The latest numbers reveal that Asian and Pacific Islanders represent about 14 percent of the total undocumented immigrant population in the U.S.

There's no clear explanation for the spike in immigration from Asian countries, but one expert — Marc Rosenblum, deputy director of U.S. immigration policy at the Migration Policy Institute (MPI) — told The Atlantic last year that the trend was linked to improved economies across Asia in the 1990s. The economic boost empowered Asians to immigrate, whether legally or illegally, Rosenblum said.

But these immigrants are often overlooked, researchers at the Urban Institute noted in a recent report, and that lack of attention appears to account for disproportionately low enrollment in federal programs such as Deferred Action for Childhood Arrivals (DACA) among undocumented Asian and Pacific Islander immigrants.

Just 20 percent of Asian or Pacific Islanders who qualify for DACA — which grants protection from deportation for some who were brought to the U.S. as children — applied for the program.

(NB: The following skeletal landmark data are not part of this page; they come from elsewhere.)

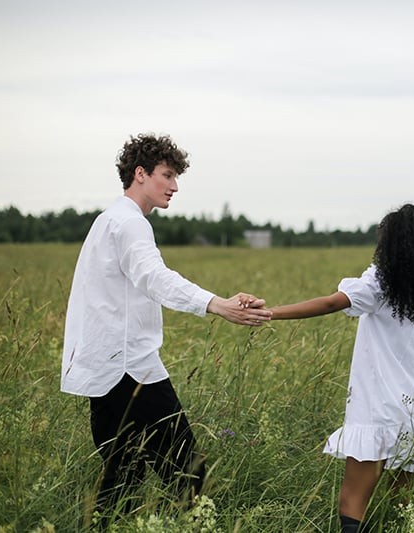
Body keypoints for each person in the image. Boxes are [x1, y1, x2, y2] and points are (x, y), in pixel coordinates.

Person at [61, 133, 272, 527]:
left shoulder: (108, 220)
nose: (174, 186)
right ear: (140, 174)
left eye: (176, 178)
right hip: (129, 370)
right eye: (167, 175)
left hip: (102, 369)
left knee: (122, 482)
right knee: (188, 474)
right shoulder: (129, 224)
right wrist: (217, 304)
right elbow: (154, 277)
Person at [269, 204, 414, 532]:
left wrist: (271, 313)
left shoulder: (380, 284)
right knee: (398, 501)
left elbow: (332, 302)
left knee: (354, 499)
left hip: (377, 405)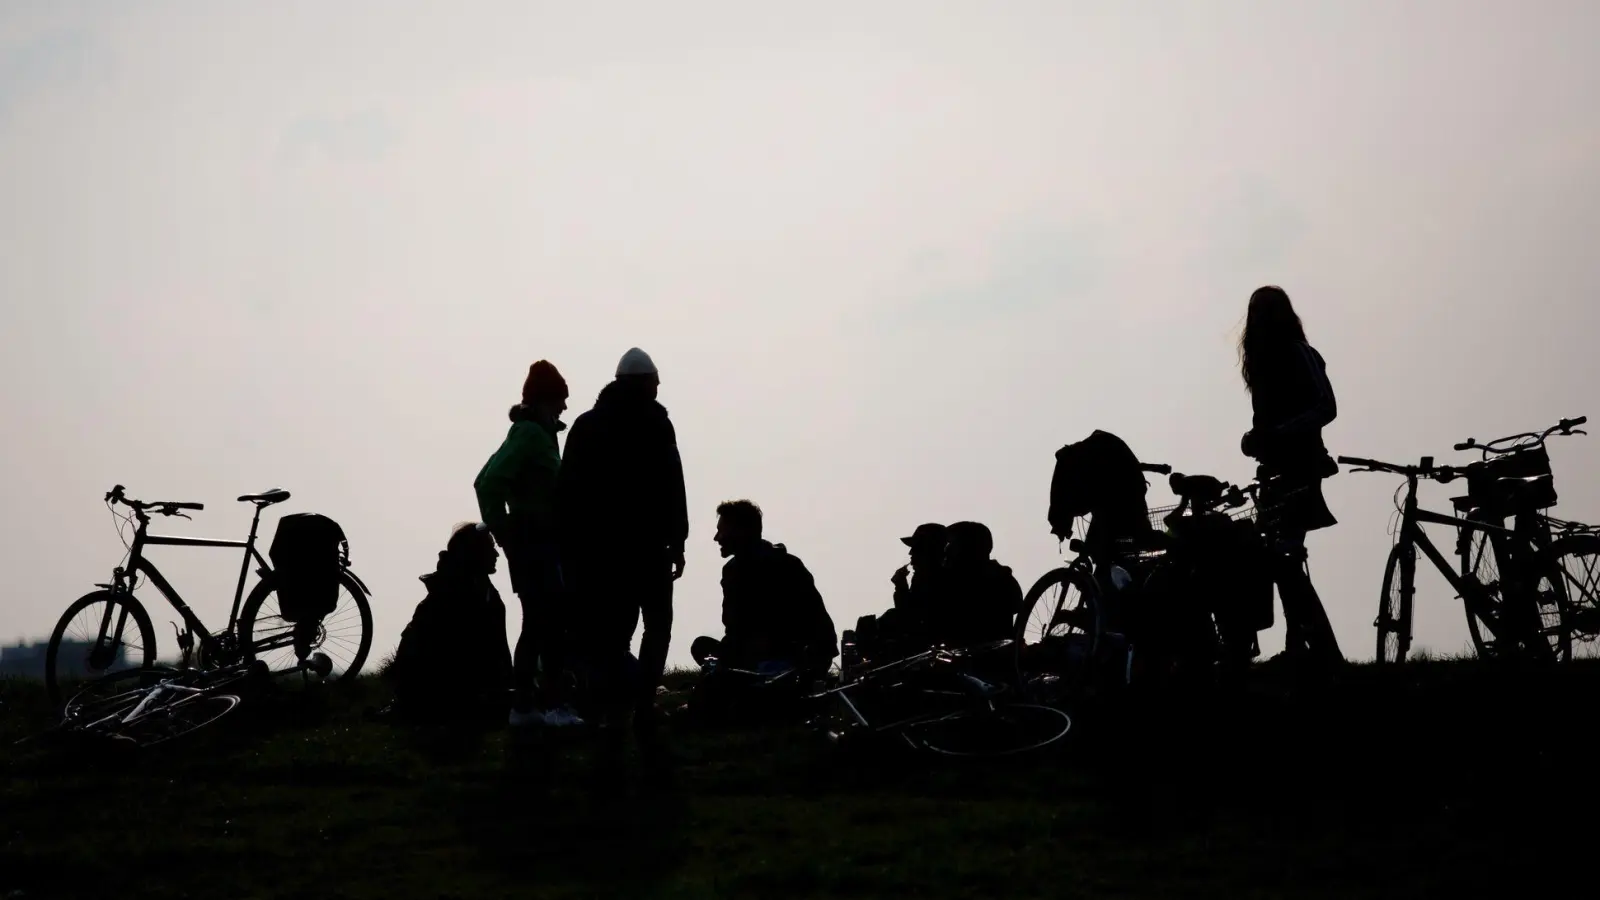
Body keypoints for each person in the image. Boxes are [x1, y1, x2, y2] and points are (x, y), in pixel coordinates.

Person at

"Several factors, including cultural stigma, limited media coverage, and language barriers, contribute to these differences," the Urban Institute notes. In addition to legal and immigration services, there's a need for "housing, education, workforce development, health care, and safety net programs... to provide translated and interpreted services for those hardest to reach."

The demand for legal services has become especially important in the weeks since Trump took office. After signing two executive orders on immigration, the Department of Homeland Security (DHS) released two memos last week that serve as guidelines for federal immigration agents. The memos greatly expanded the number of undocumented immigrants who would be subject to deportation.

ATTN: reached out to DHS for clarification on the number of undocumented Asian and Pacific Islanders immigrants who have been affected by recent enforcement efforts, but a representative was not available by the time of publication.